A e B efectuaram o registo do casamento no Interior da China em 20 de Dezembro de 2002. Após o casamento, A, B e seu filho moraram sempre juntos num apartamento situado no Edifício X, 21.º andar L. Em Março de 2017, B abandonou o aludido apartamento, enquanto A e o filho continuaram a morar lá. Em Agosto de 2017, A trocou a fechadura do apartamento. Em 26 de Janeiro de 2018, B vendeu o apartamento a C, celebrando a escritura pública de compra e venda, enquanto A e o filho ainda moravam no apartamento em apreço. Em Março e Abril de 2018, o abastecimento de água e o fornecimento de energia eléctrica foi suspenso, portanto, A e o filho sucessivamente tomaram de arrendamento os outros dois apartamentos do mesmo Edifício, agora A passou a utilizar simultaneamente um outro apartamento e o apartamento L do 21.º andar do mesmo Edifício.

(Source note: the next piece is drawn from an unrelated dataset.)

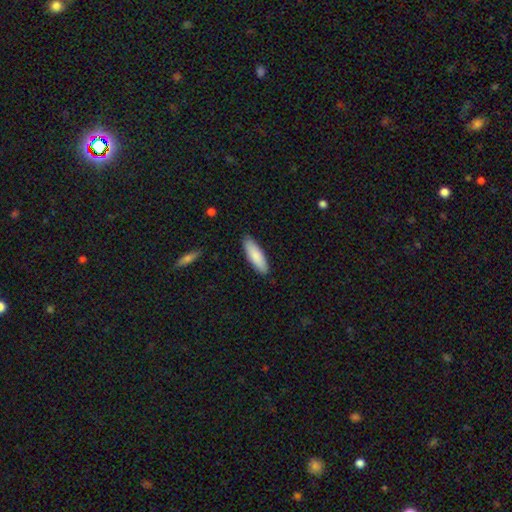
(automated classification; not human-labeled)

A intentou uma acção no Tribunal Judicial de Base contra B e C, requerendo a declaração da nulidade do negócio jurídico praticado por B e C em 26 de Janeiro de 2018 e da respectiva escritura pública de compra e venda. C deduziu o pedido reconvencional, requerendo ao Tribunal que declarasse que C era proprietária legítima e legal do apartamento em causa, bem como ordenasse à Autora que entrezasse o apartamento e pagasse a indemnização a C. Findo o julgamento, o TJB julgou parcialmente procedente a acção intentada pela Autora contra os dois Réus, anulando o negócio de compra e venda da fracção do “21.º andar L” entre os ditos Réus celebrado, julgando assim procedente o pedido subsidiário da Autora, e, improcedente o pedido reconvencional pela 2.ª Ré deduzido.

Inconformados, recorreram os Réus do decidido para o Tribunal de Segunda Instância, e, por seu turno, o TSI negou provimento ao recurso, confirmando a sentença recorrida.

Ainda inconformados, os Réus interpuseram recurso para o Tribunal de Última Instância, pedindo a revogação do decidido assim como a procedência do seu deduzido pedido reconvencional.

O TUI conheceu do caso, apontando que a residência da família é a sua sede que constitui a residência habitual principal do agregado familiar. Uma separação de facto dos cônjuges resultante da ruptura da comunhão de vida que o casamento visa não desqualifica de imediato e automaticamente a residência do agregado familiar, que não passa tão só por isso a deixar de constituir a casa de morada da família. Na verdade, o art.º 1648.º do Código Civil e o art.º 1249.º, n.º 4 do Código de Processo Civil apoiam suficientemente que, para uma determinada casa de morada, a separação de facto ou o divórcio dos cônjuges não levam necessariamente à perda da sua posição de residência da família. A razão não é de difícil percepção, mesmo que os cônjuges estejam separados e um deles já tenha saído da residência da família, é muito possível que os filhos ainda tenham a casa de morada original como centro da vida, merecem protecção os interesses do cônjuge e dos filhos que ainda moram na residência da família.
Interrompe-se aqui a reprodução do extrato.